● **What to work on**:
In the Cruachan album review, whose voice had almost fully replaced Keith Fey's vocals on The Middle Kingdom?

● **Text excerpt**:
Review by SouthSideoftheSky
3 stars And so the butterfly was "unstabled"

The Middle Kingdom might be the Cruachan album that is most palatable to the more traditionally inclined Prog (Folk) fan. This is so as it incorporates only a bare minimum of Metal elements (some would perhaps call this Heavy Rock rather than Metal) and nothing at all of the Extreme (Black) Metal that permeated the immature debut album. It is indeed hard to believe that this is the same band, so complete is the transformation they had gone through; like a beautiful butterfly resulting from an ugly caterpillar! The progressive elements of their sound virtually exploded onto the scene here with plenty of Symphonic, Classical, and Medieval elements present for the first time in addition to the Celtic elements. Keyboards are often prominent in the sound including string synths, piano, and harpsichord. Most importantly perhaps is that the vocals of Keith Fey that reigned supreme on the debut had now almost fully given way to the delightful voice of new member Karen Gilligan.

All this resulted in the band taking an enormous step forward with this album, both artistically and sonically (as the debut was horribly mixed and produced). As they were certainly taking a plunge here into previously unknown musical territory, some imperfections would be expected and are still noticeable. But while this initially disturbed me, I now actually find the naiveties present here rather charming. Cruachan would go on to perfect this style with their next album Folk-Lore, with which they took yet another major step forward. But already here it was obvious that they were not content to remain just a straightforward Celtic Metal band (the subgenre they virtually created). They had bigger ambitions, some of which were realized here and some on future releases.

This is not Cruachan's best album, but their Prog-related period can be said to have begun here, and it is a highly recommended addition to a collection already containing the band's next three albums.

● **Records**:
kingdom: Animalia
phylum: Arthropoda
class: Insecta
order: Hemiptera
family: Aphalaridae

--

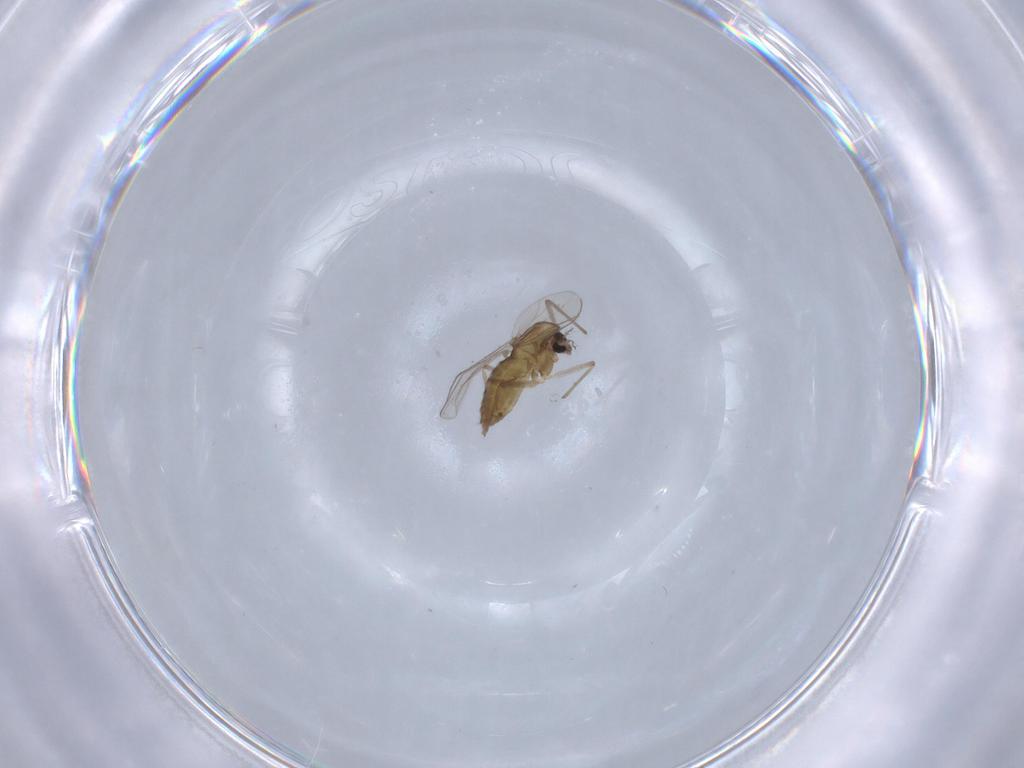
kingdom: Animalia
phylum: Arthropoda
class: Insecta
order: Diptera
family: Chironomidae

● **Answer box**:
Karen Gilligan, a new member of the band.